• What you need to do:
From the entries below, copy each line in which the word "Animal" occurs.
========================================================================
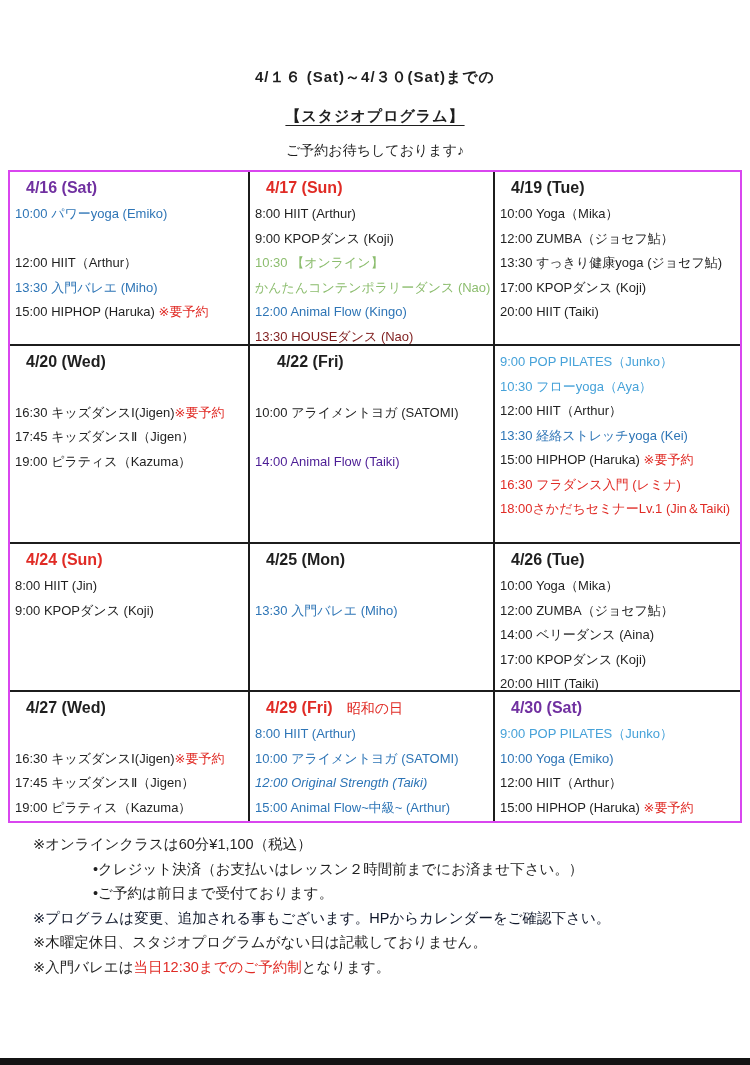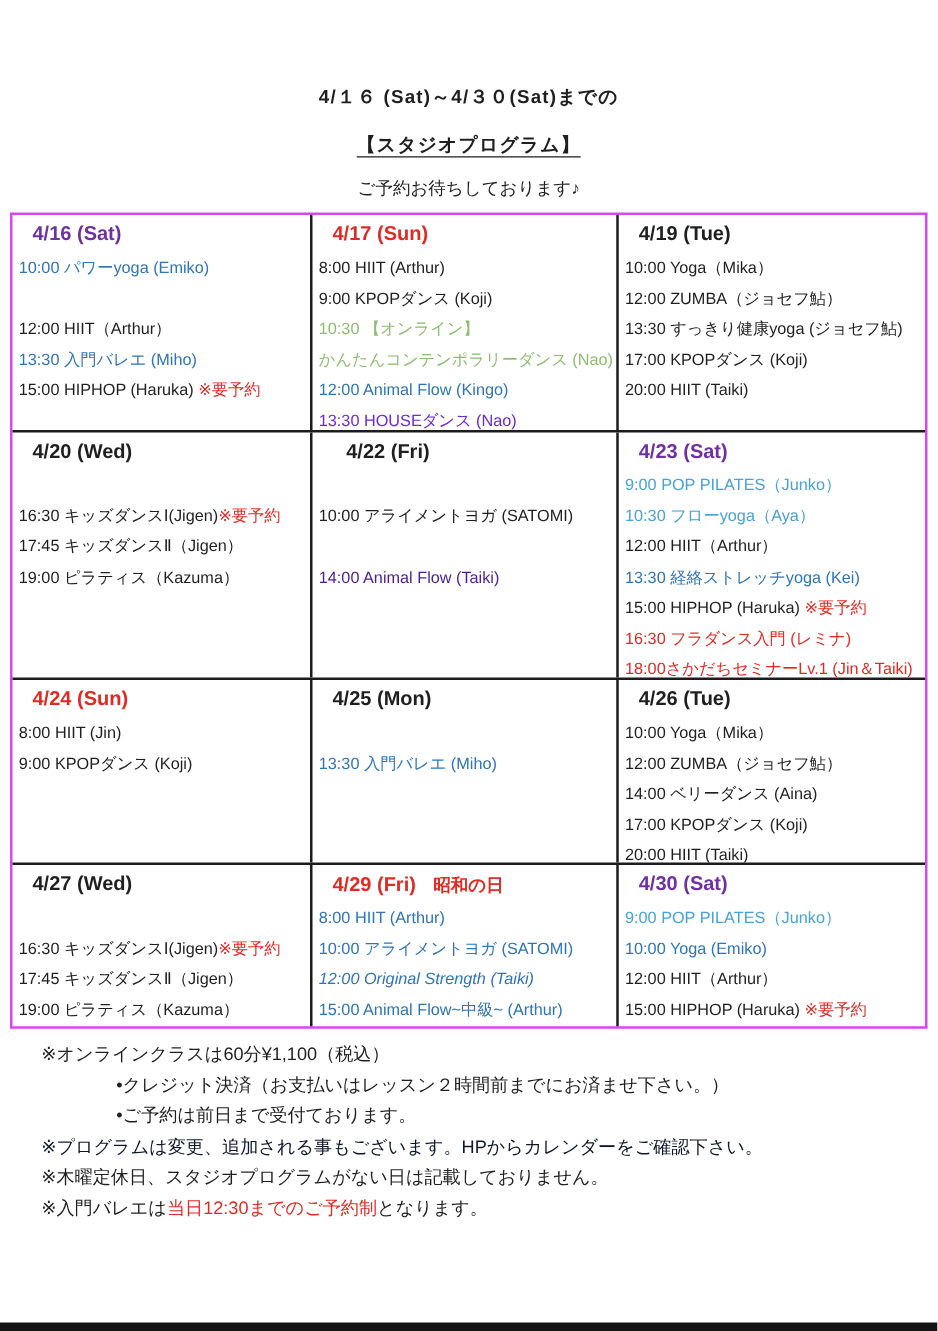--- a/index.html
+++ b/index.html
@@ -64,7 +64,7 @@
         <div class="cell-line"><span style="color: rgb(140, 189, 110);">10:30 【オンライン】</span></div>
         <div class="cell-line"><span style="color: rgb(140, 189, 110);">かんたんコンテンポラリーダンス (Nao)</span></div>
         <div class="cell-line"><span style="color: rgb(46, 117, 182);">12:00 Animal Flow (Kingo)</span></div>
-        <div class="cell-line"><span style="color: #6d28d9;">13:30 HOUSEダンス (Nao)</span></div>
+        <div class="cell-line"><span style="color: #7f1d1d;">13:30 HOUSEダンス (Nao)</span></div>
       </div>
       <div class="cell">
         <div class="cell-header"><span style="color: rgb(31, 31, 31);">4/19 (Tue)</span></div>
========================================================================
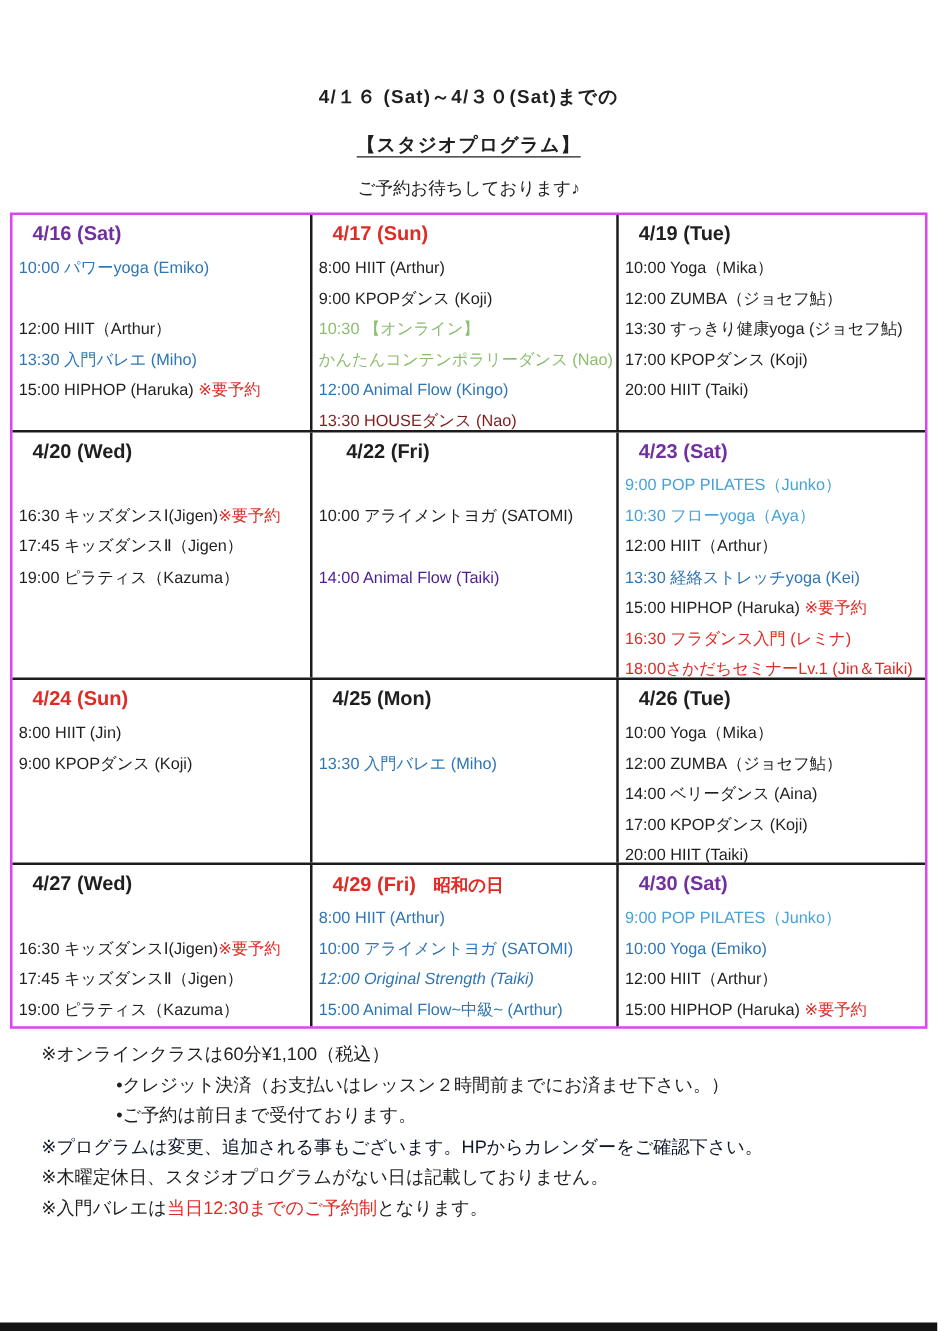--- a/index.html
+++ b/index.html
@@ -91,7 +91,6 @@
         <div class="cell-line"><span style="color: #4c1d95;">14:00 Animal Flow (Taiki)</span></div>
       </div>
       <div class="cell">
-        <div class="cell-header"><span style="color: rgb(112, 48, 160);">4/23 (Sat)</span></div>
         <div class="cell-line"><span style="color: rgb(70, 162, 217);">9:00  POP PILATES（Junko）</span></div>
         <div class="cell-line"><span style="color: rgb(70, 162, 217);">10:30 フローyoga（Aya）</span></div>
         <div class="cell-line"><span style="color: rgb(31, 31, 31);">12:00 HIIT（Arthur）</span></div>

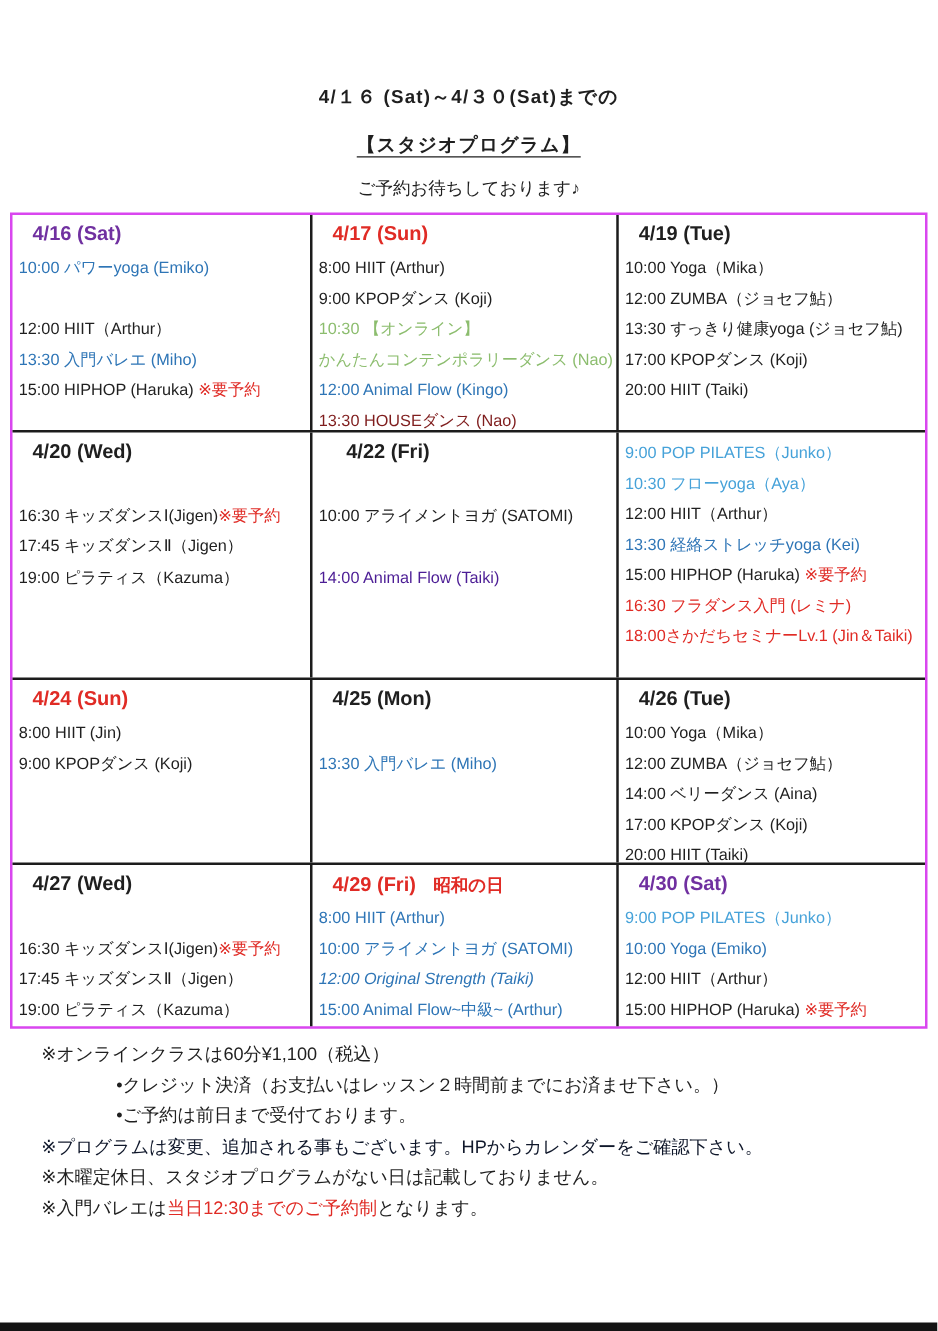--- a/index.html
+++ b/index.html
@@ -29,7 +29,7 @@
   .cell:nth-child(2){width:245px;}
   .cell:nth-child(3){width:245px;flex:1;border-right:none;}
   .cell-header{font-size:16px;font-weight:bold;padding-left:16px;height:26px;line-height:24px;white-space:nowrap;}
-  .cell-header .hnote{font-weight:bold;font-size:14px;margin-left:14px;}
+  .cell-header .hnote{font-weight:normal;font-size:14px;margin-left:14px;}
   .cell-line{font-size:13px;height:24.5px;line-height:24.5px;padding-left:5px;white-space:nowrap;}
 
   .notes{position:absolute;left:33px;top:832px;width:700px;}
========================================================================
• Exercise result:
         <div class="cell-line"><span style="color: rgb(46, 117, 182);">12:00 Animal Flow (Kingo)</span></div>
         <div class="cell-line"><span style="color: #4c1d95;">14:00 Animal Flow (Taiki)</span></div>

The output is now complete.